Art 121: Avoiding Taxes (3 credits)
Offered as an elective in years past, this class has proven to be one of the most popular on campus. Those among the 99 percent are welcome to enroll. Here you will learn the creative art of not paying taxes on your business income. The understated beauty of cash transactions. The magnificent splendor of maintaining a second set of books. Other how-to’s include romancing your accountant, hiding personal expenses, and burying your family’s travel and entertainment costs in your company’s books.
Language 872 and 873: Intermediate and Advanced Mandarin (6 credits)
To prepare our business students for the inevitable, this year-long class will teach them how to speak and write in Mandarin.

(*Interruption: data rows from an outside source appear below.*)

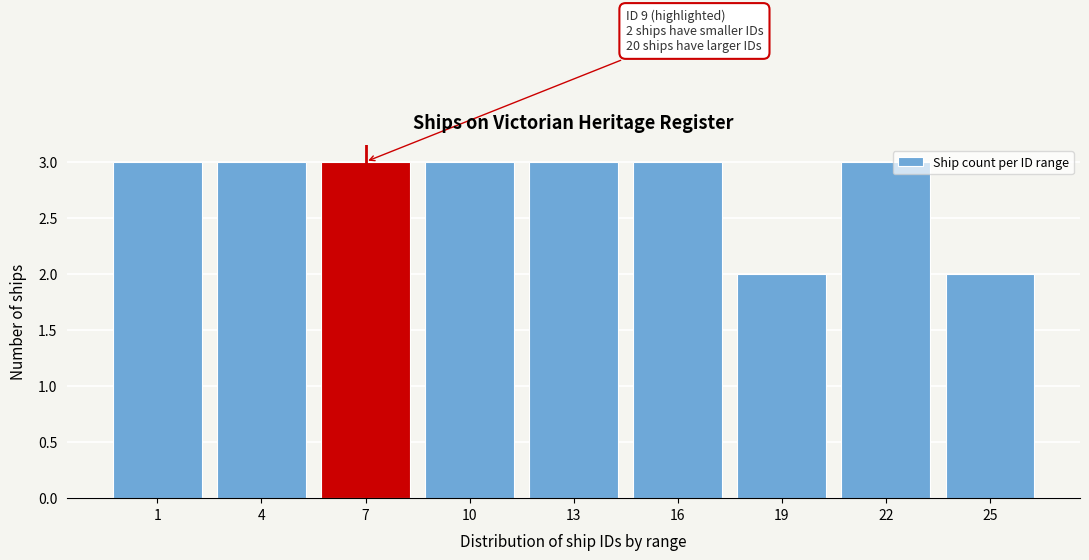

Reading right to left, extract all data points from this chart.

25=2	22=3	19=2	16=3	13=3	10=3	7=3	4=3	1=3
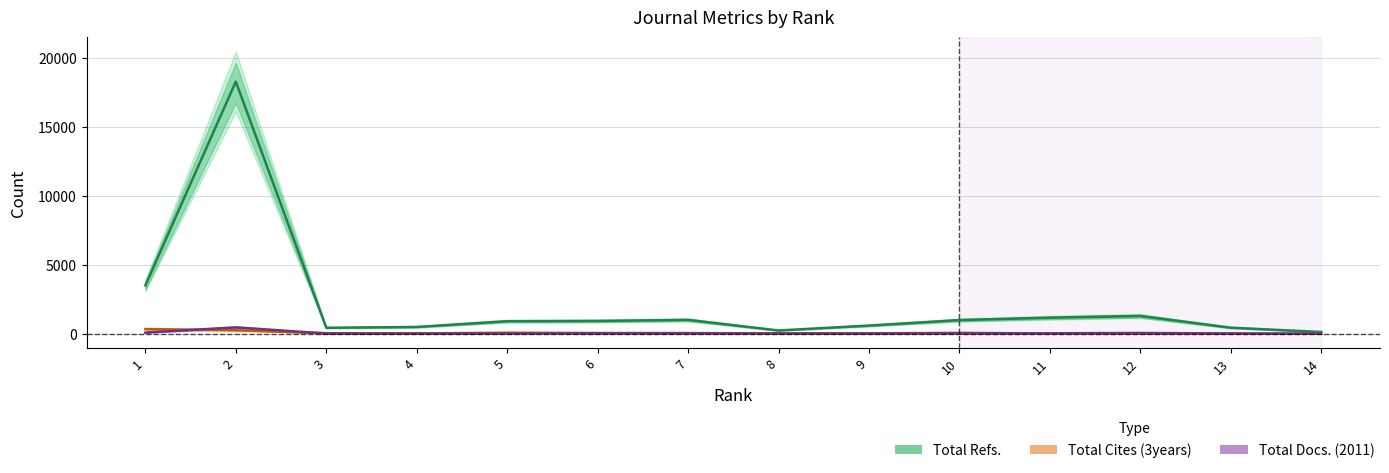

At which label does Total Docs. (2011) first exceed 28?

1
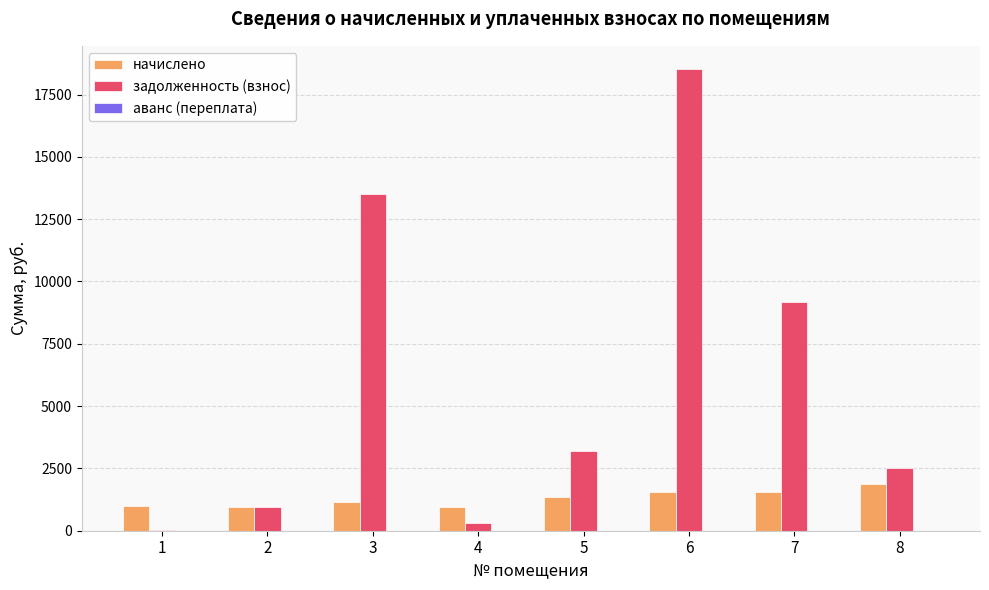

Does the chart contain stacked bars?

No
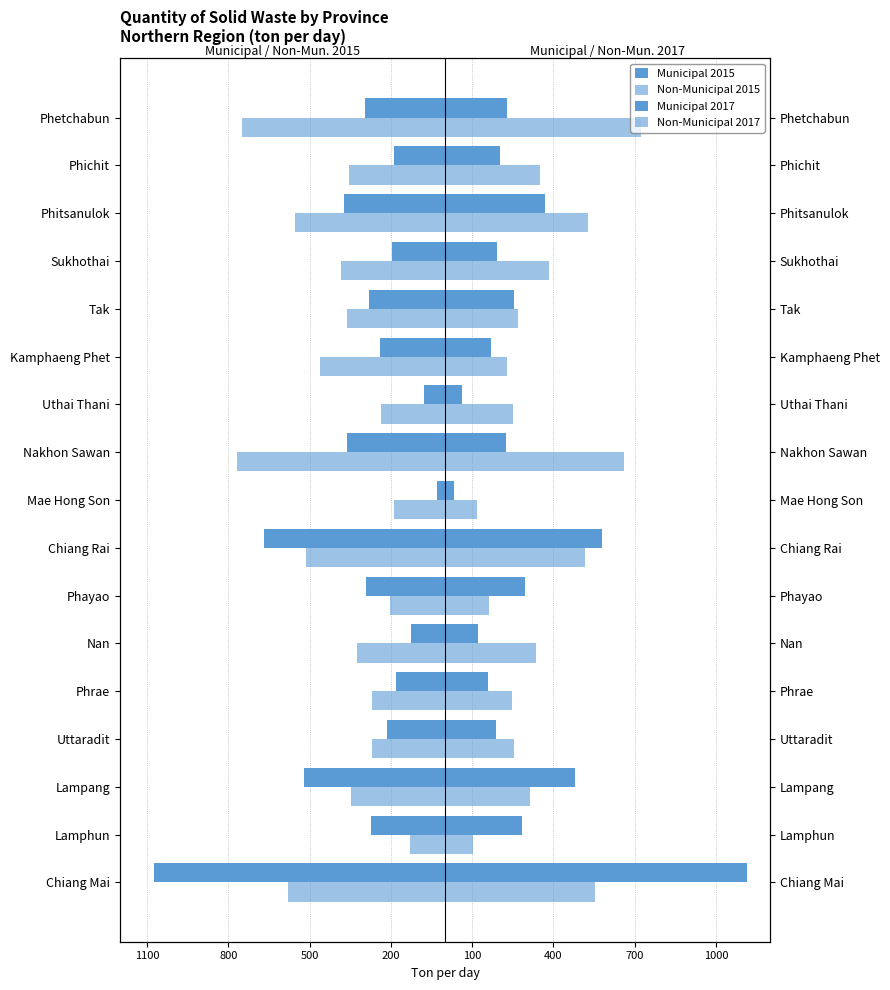

What is the minimum value for Non-Municipal 2017?

102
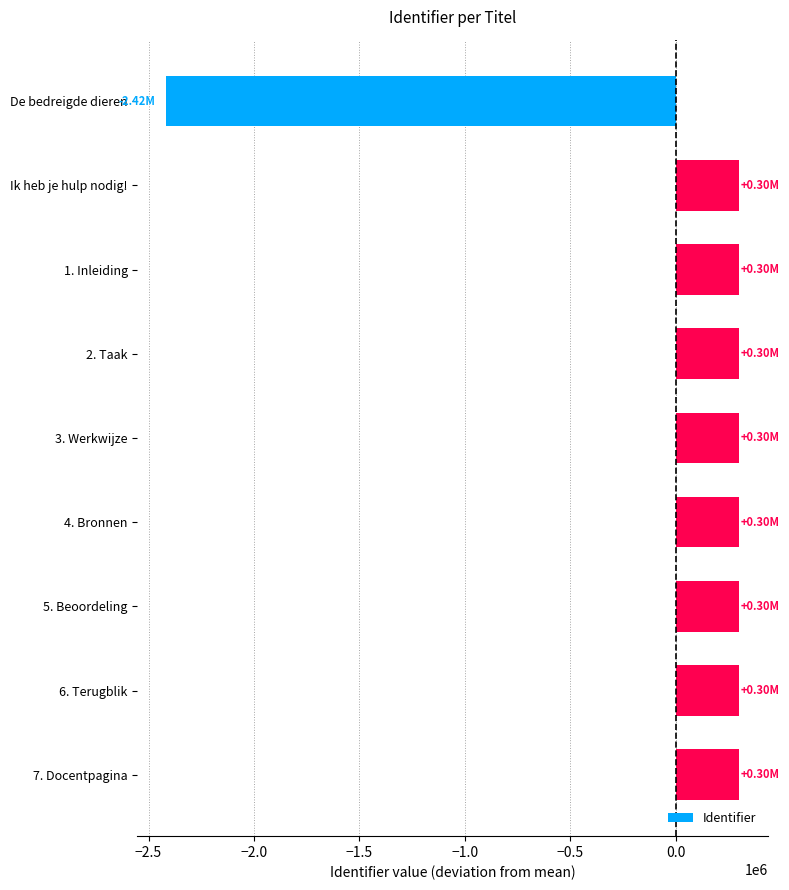

Where is the data nearest to the value -1057458?

Ik heb je hulp nodig!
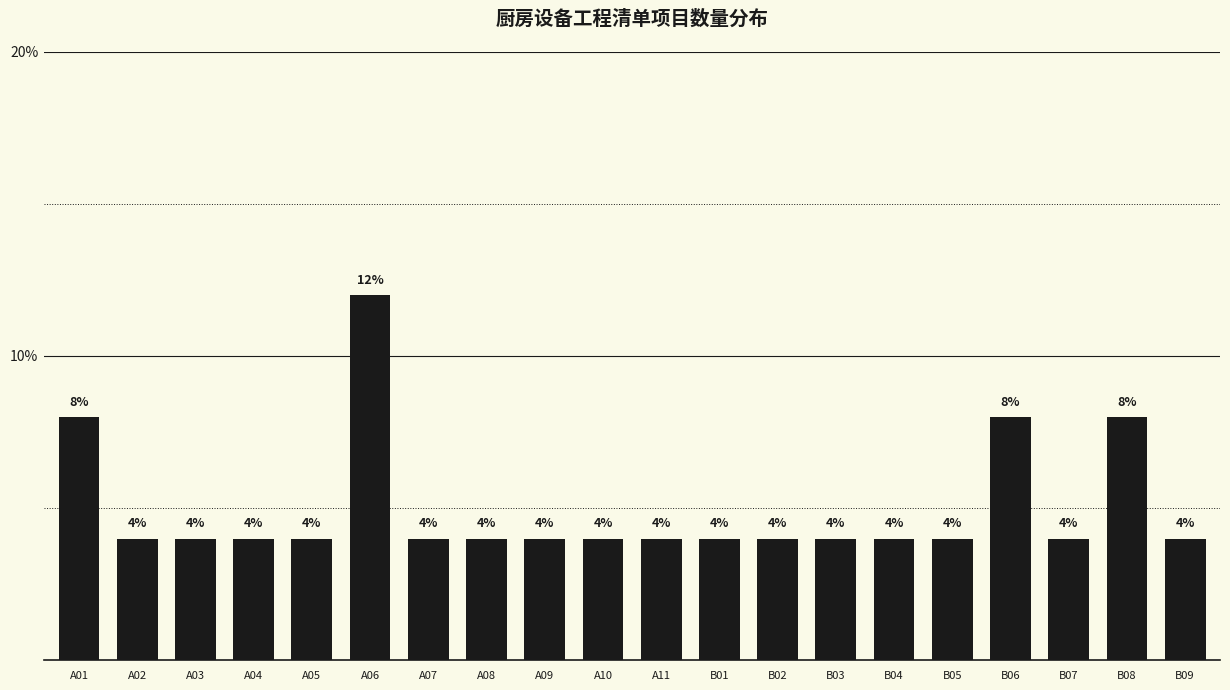

What is the label of the 10th bar from the left?

A10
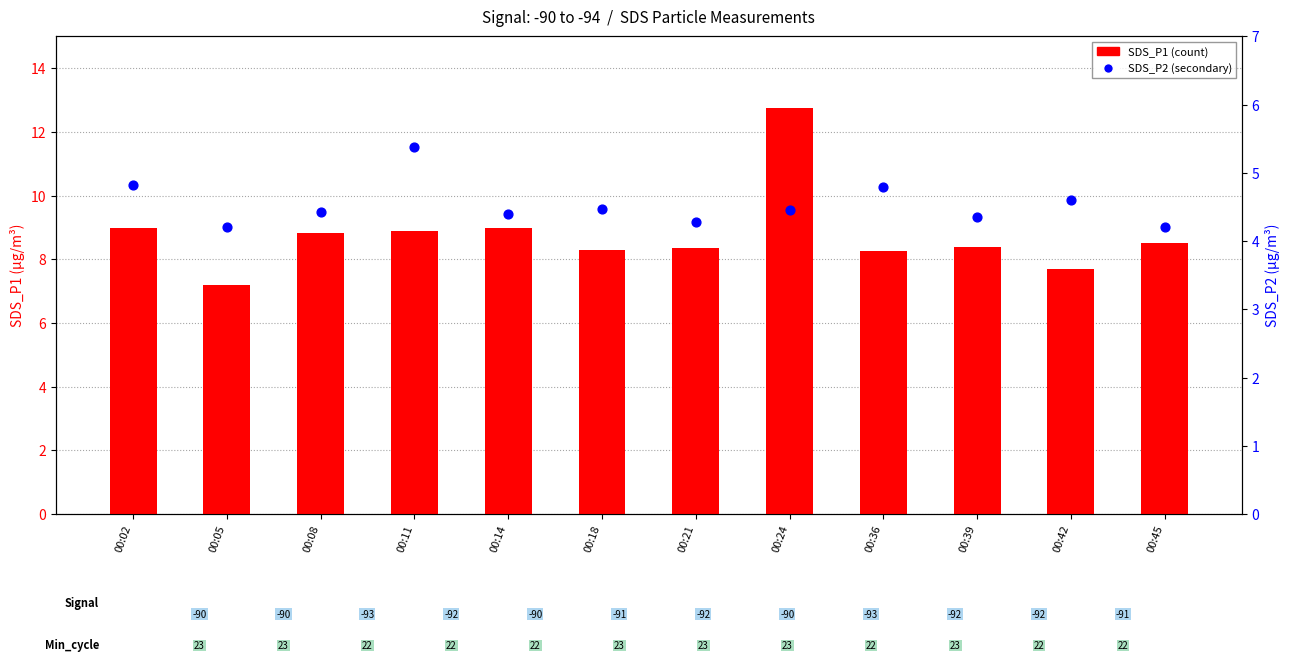

Is the value of SDS_P1 at 00:05 greater than the value of SDS_P2 at 00:11?

Yes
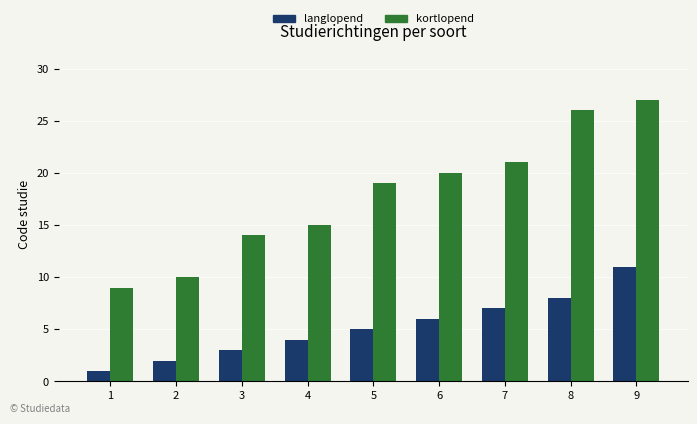

At which label does kortlopend reach its minimum?

1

Most importantly, students will learn the translation skills necessary to convert all of our written materials to the Chinese language so that future generations of American business students will be able to understand them.
World Cultures 646: The People of India and the Czech Republic (3 credits)
Like most business owners in a slow economy, our students will be taught how to avoid the excessive costs of hiring full-time employees and instead learn how to outsource their work to low-cost workers in countries such as India and the Czech Republic. To that end, this course will provide a full history and language background for both countries including a discussion of favorite foods, American movies from the 1980s that are just being released over there, and the finer points of cricket.
These are just a few of the business courses our universities should be offering to better prepare our kids for the future. People: This is not an education crisis. It’s an opportunity!